## Given records
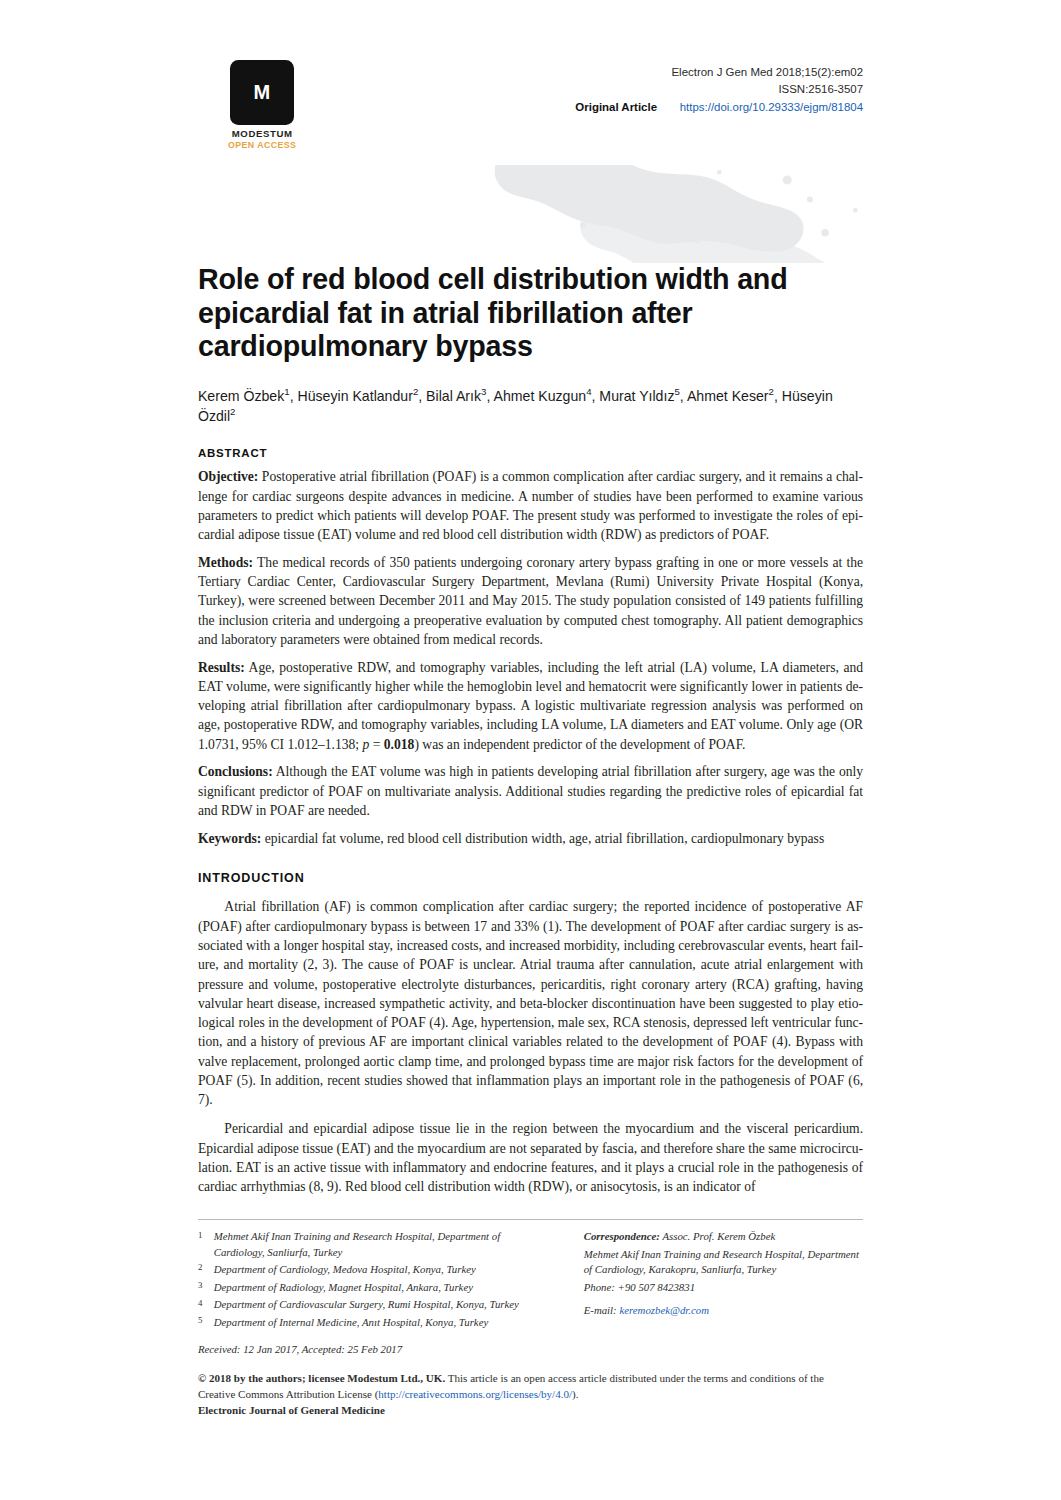M
MODESTUM
OPEN ACCESS
Electron J Gen Med 2018;15(2):em02
ISSN:2516-3507
Original Article https://doi.org/10.29333/ejgm/81804
Role of red blood cell distribution width and epicardial fat in atrial fibrillation after cardiopulmonary bypass
Kerem Özbek1, Hüseyin Katlandur2, Bilal Arık3, Ahmet Kuzgun4, Murat Yıldız5, Ahmet Keser2, Hüseyin Özdil2
ABSTRACT
Objective: Postoperative atrial fibrillation (POAF) is a common complication after cardiac surgery, and it remains a challenge for cardiac surgeons despite advances in medicine. A number of studies have been performed to examine various parameters to predict which patients will develop POAF. The present study was performed to investigate the roles of epicardial adipose tissue (EAT) volume and red blood cell distribution width (RDW) as predictors of POAF.
Methods: The medical records of 350 patients undergoing coronary artery bypass grafting in one or more vessels at the Tertiary Cardiac Center, Cardiovascular Surgery Department, Mevlana (Rumi) University Private Hospital (Konya, Turkey), were screened between December 2011 and May 2015. The study population consisted of 149 patients fulfilling the inclusion criteria and undergoing a preoperative evaluation by computed chest tomography. All patient demographics and laboratory parameters were obtained from medical records.
Results: Age, postoperative RDW, and tomography variables, including the left atrial (LA) volume, LA diameters, and EAT volume, were significantly higher while the hemoglobin level and hematocrit were significantly lower in patients developing atrial fibrillation after cardiopulmonary bypass. A logistic multivariate regression analysis was performed on age, postoperative RDW, and tomography variables, including LA volume, LA diameters and EAT volume. Only age (OR 1.0731, 95% CI 1.012–1.138; p = 0.018) was an independent predictor of the development of POAF.
Conclusions: Although the EAT volume was high in patients developing atrial fibrillation after surgery, age was the only significant predictor of POAF on multivariate analysis. Additional studies regarding the predictive roles of epicardial fat and RDW in POAF are needed.
Keywords: epicardial fat volume, red blood cell distribution width, age, atrial fibrillation, cardiopulmonary bypass
INTRODUCTION
Atrial fibrillation (AF) is common complication after cardiac surgery; the reported incidence of postoperative AF (POAF) after cardiopulmonary bypass is between 17 and 33% (1). The development of POAF after cardiac surgery is associated with a longer hospital stay, increased costs, and increased morbidity, including cerebrovascular events, heart failure, and mortality (2, 3). The cause of POAF is unclear. Atrial trauma after cannulation, acute atrial enlargement with pressure and volume, postoperative electrolyte disturbances, pericarditis, right coronary artery (RCA) grafting, having valvular heart disease, increased sympathetic activity, and beta-blocker discontinuation have been suggested to play etiological roles in the development of POAF (4). Age, hypertension, male sex, RCA stenosis, depressed left ventricular function, and a history of previous AF are important clinical variables related to the development of POAF (4). Bypass with valve replacement, prolonged aortic clamp time, and prolonged bypass time are major risk factors for the development of POAF (5). In addition, recent studies showed that inflammation plays an important role in the pathogenesis of POAF (6, 7).
Pericardial and epicardial adipose tissue lie in the region between the myocardium and the visceral pericardium. Epicardial adipose tissue (EAT) and the myocardium are not separated by fascia, and therefore share the same microcirculation. EAT is an active tissue with inflammatory and endocrine features, and it plays a crucial role in the pathogenesis of cardiac arrhythmias (8, 9). Red blood cell distribution width (RDW), or anisocytosis, is an indicator of
Mehmet Akif Inan Training and Research Hospital, Department of Cardiology, Sanliurfa, Turkey
Department of Cardiology, Medova Hospital, Konya, Turkey
Department of Radiology, Magnet Hospital, Ankara, Turkey
Department of Cardiovascular Surgery, Rumi Hospital, Konya, Turkey
Department of Internal Medicine, Anıt Hospital, Konya, Turkey
Correspondence: Assoc. Prof. Kerem Özbek
Mehmet Akif Inan Training and Research Hospital, Department of Cardiology, Karakopru, Sanliurfa, Turkey
Phone: +90 507 8423831
E-mail: keremozbek@dr.com
Received: 12 Jan 2017, Accepted: 25 Feb 2017
© 2018 by the authors; licensee Modestum Ltd., UK. This article is an open access article distributed under the terms and conditions of the Creative Commons Attribution License (http://creativecommons.org/licenses/by/4.0/).
Electronic Journal of General Medicine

## Task details
Using only the listing above, restate exactly the lines from the line containing "Methods: The medical" through the line containing "Results: Age, postoperative", both included.

## Result
Methods: The medical records of 350 patients undergoing coronary artery bypass grafting in one or more vessels at the Tertiary Cardiac Center, Cardiovascular Surgery Department, Mevlana (Rumi) University Private Hospital (Konya, Turkey), were screened between December 2011 and May 2015. The study population consisted of 149 patients fulfilling the inclusion criteria and undergoing a preoperative evaluation by computed chest tomography. All patient demographics and laboratory parameters were obtained from medical records.
Results: Age, postoperative RDW, and tomography variables, including the left atrial (LA) volume, LA diameters, and EAT volume, were significantly higher while the hemoglobin level and hematocrit were significantly lower in patients developing atrial fibrillation after cardiopulmonary bypass. A logistic multivariate regression analysis was performed on age, postoperative RDW, and tomography variables, including LA volume, LA diameters and EAT volume. Only age (OR 1.0731, 95% CI 1.012–1.138; p = 0.018) was an independent predictor of the development of POAF.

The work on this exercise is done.